People asked me, "Why didn't you go home?" And I had worked so hard for that dream that I could be a ski champion. I had written all those proposals. I had made phone calls. I had begged. I had worked to - I had done so many odd jobs to try to pull money together to do, and this was my chance to do something great, so I thought the head master might send me home. You know, we gave you full ride here, and you don't have any legs. You don't have a leg to stand on, right. And no. But the head master didn't send me home. I thought my mother would say you gotta go home. But no adult, nobody made me stop. I wasn't gonna make myself stop. So I kept going.

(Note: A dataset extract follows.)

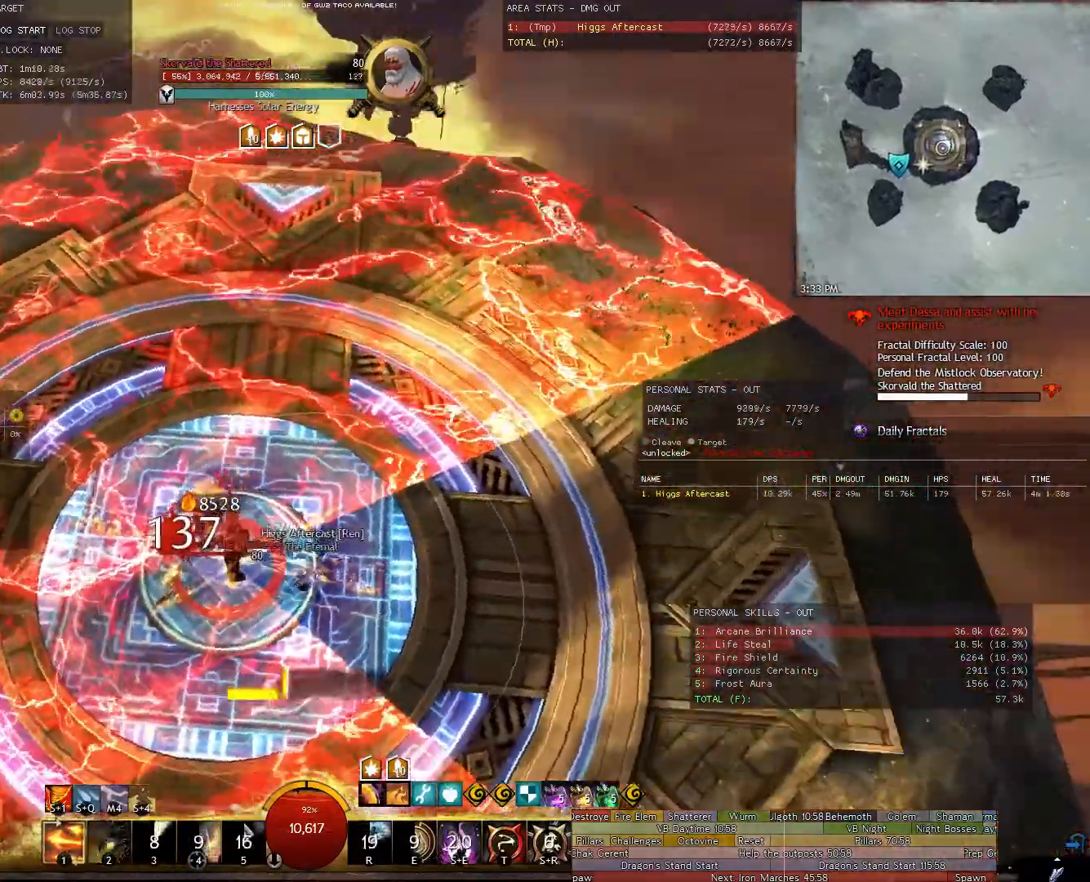
{"keys": [], "mouse": ["right"], "events": [[120, "d", "up"], [260, "a", "down"], [400, "a", "up"], [400, "t", "down"], [440, "t", "up"]]}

When I got out of that cast, my other leg broke. My artificial leg snapped in half from all the stress. Now there aren't a lot of leg repair shops in Vermont, so we decided the best thing was just to mail it back to the place it was made in Los Angeles. They said they could express mail it in a day. They said they could fix it in a day, and then I would get it back. So three days, four days go by I'm still waiting for my leg. My leg doesn't show up, and I go to the post office, you know, cuz I'm looking for a package about this high. [Laughter] Turns out they accidentally sent it book rate, surface mail. So for three weeks, my leg was roaming the country. Oh man. That was one of the toughest times in my life.

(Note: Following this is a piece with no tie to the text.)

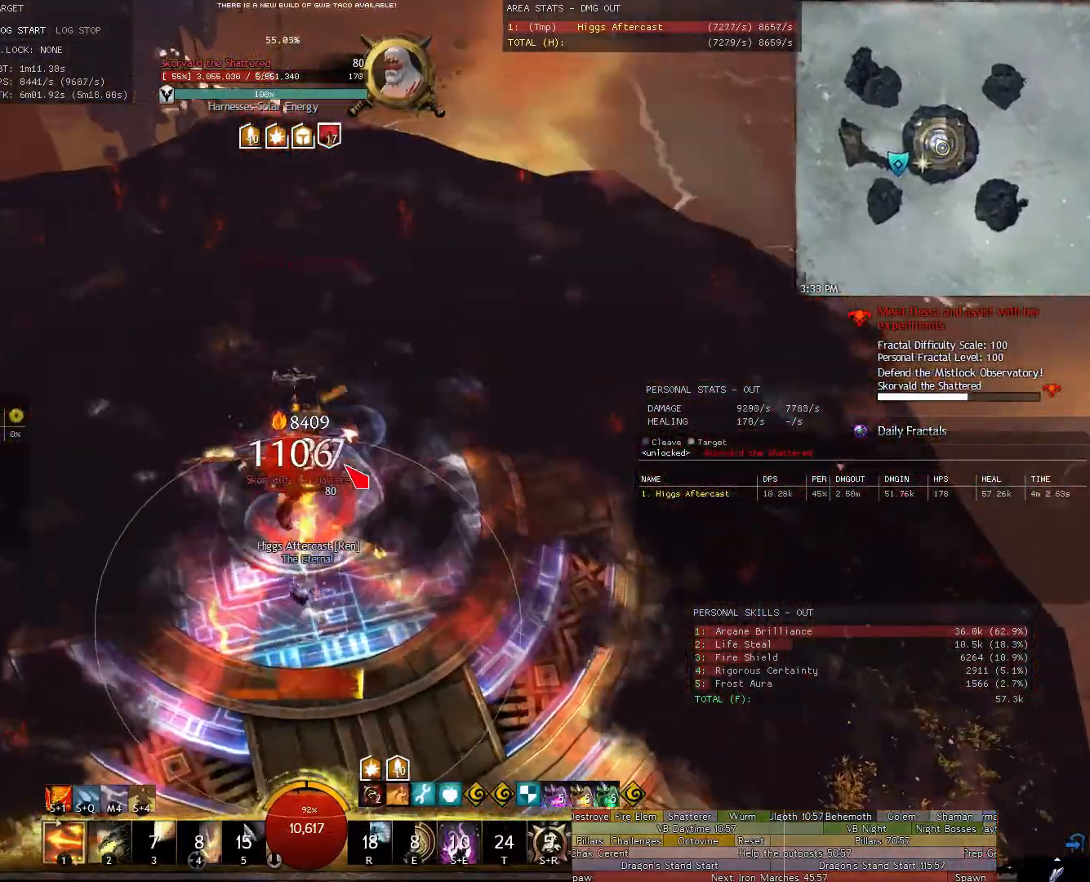
{"keys": [], "mouse": ["right"], "events": [[480, "mouse_right", "down"]]}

And when I got on the ski hill, I had a whole new set of problems when the snow actually fell and the training started. All the other kids there could ski better on one leg than I could, cuz they'd been skiing since they were two years old up on this mountain, and I only started skiing when I was 15. And I found out that when you cry in your goggles, it freezes on the front. It doesn't do you a lick of good. That was a tough time. It was a tough time. But I finished that year, and I became much stronger from it. I learned how to train like an athlete, how to do sit-ups. I learned how to jump rope, and there was a test there that you had to do where you had to jump 300 times in 90 seconds. And I was able to do that on one leg. I take off my leg when I jump rope, so I just jump on one, and I was so proud I could do that.
So I became much stronger, and that was what gave me the possibility, the chance, of becoming a champion.